Vater muss Entbindung seiner Frau im Krankenhaus selbst übernehmen
OXFORD. Im Women’s Centre des John Radcliffe Hospital in Oxford hat ein Vater seine Tochter nach Angaben der Familie selbst zur Welt gebracht. Das Baby wurde am 21. Februar geboren, die Eltern haben inzwischen Beschwerde eingereicht, der Klinikbetreiber entschuldigte sich und kündigte eine Untersuchung an.

Wie das Manchester Evening News am 11. März 2026 berichtet, war die Geburt laut den Eltern als risikobehaftet eingestuft worden. Demnach setzte die Wehentätigkeit rasch ein, während die Familie im Krankenhaus bereits betreut wurde.
Nach Darstellung der Eltern verließ eine eingesprungene Hebamme den Raum kurz vor der Entbindung. Der Vater, ein früherer Rettungssanitäter, habe daraufhin Handschuhe angezogen und die Geburt selbst übernommen.
Nabelschnur um den Hals
Nach Angaben der Familie kam das Mädchen mit der Nabelschnur um den Hals zur Welt.

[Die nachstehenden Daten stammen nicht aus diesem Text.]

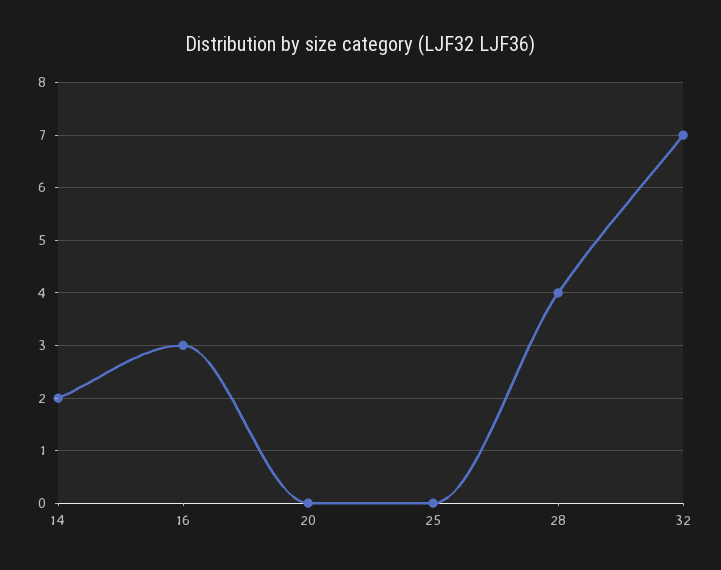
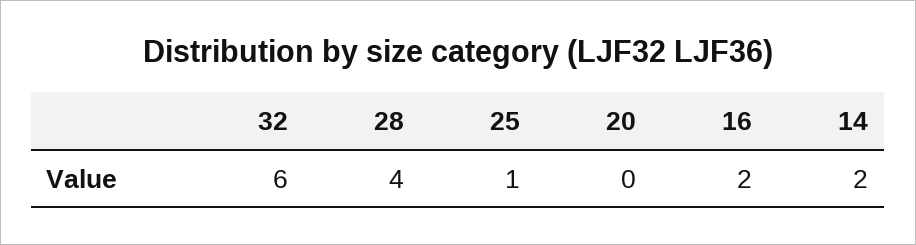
16: 3 -> 2
25: 0 -> 1
32: 7 -> 6

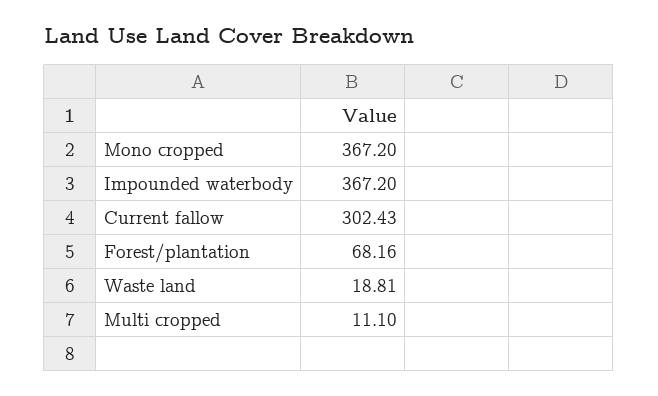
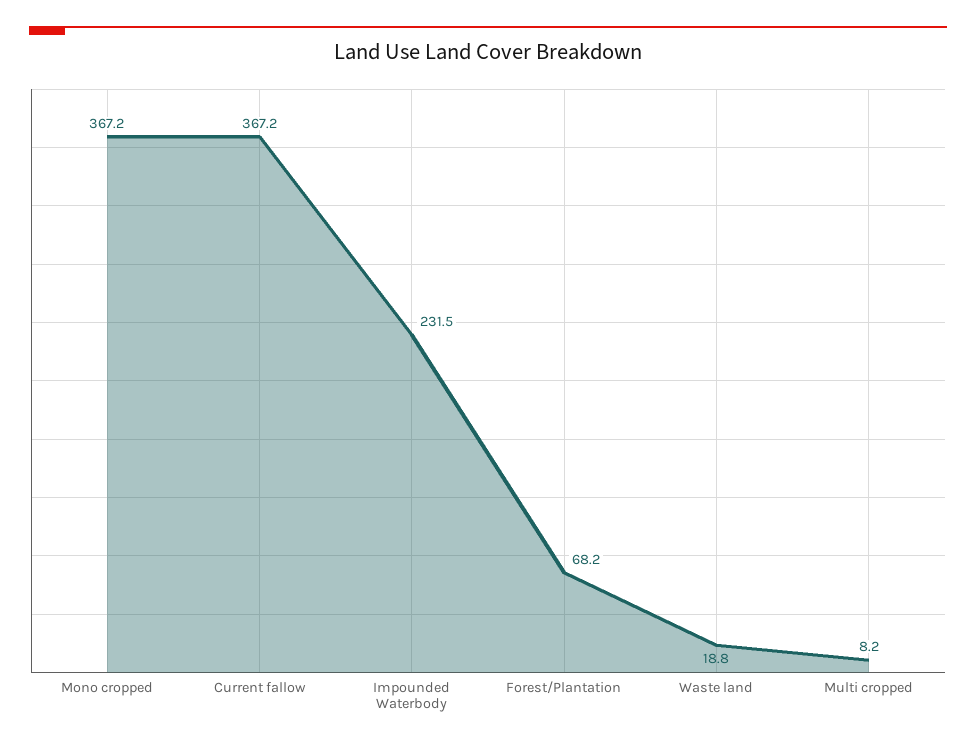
Impounded waterbody: 367.2 -> 231.5
Current fallow: 302.43 -> 367.2
Multi cropped: 11.1 -> 8.2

Der Vater habe die Schnur gelöst, das Baby abgetrocknet und der Mutter übergeben, bevor Personal wieder im Zimmer gewesen sei.

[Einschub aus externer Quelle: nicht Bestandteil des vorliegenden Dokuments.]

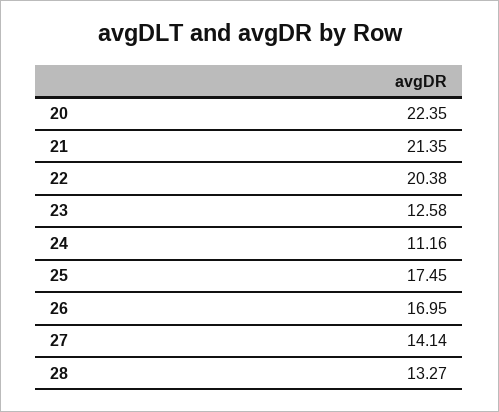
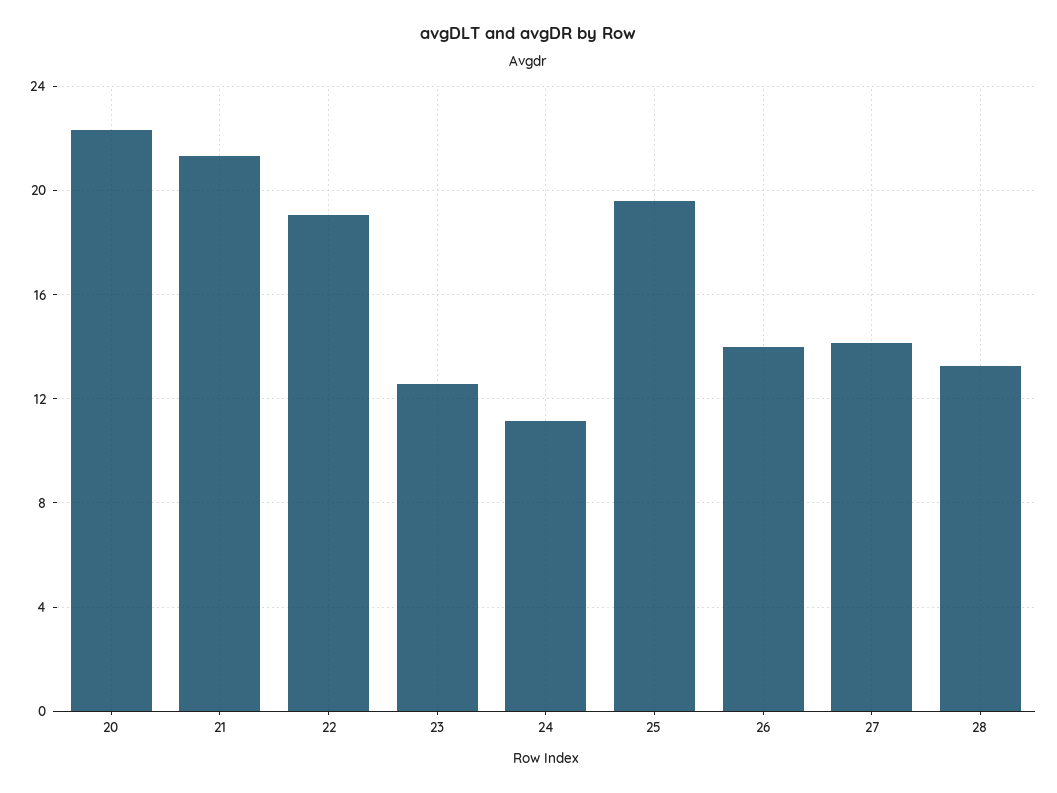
22: 20.38 -> 19
25: 17.45 -> 19.5
26: 16.95 -> 14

Die Eltern schildern den Vorfall als hoch belastend. Sie machen geltend, dass über den Rufknopf hinter dem Bett niemand erreichbar gewesen sei und sie in der Situation nicht ausreichend unterstützt worden seien. Diese Darstellung ist bislang nicht unabhängig bestätigt.
Klinik kündigt Aufarbeitung an
Oxford University Hospitals, der Träger des Krankenhauses, erklärte laut Berichten, man bedaure die von der Familie geschilderte Geburtserfahrung sehr. Die Hinweise würden ernst genommen, der Ablauf werde nun vollständig untersucht.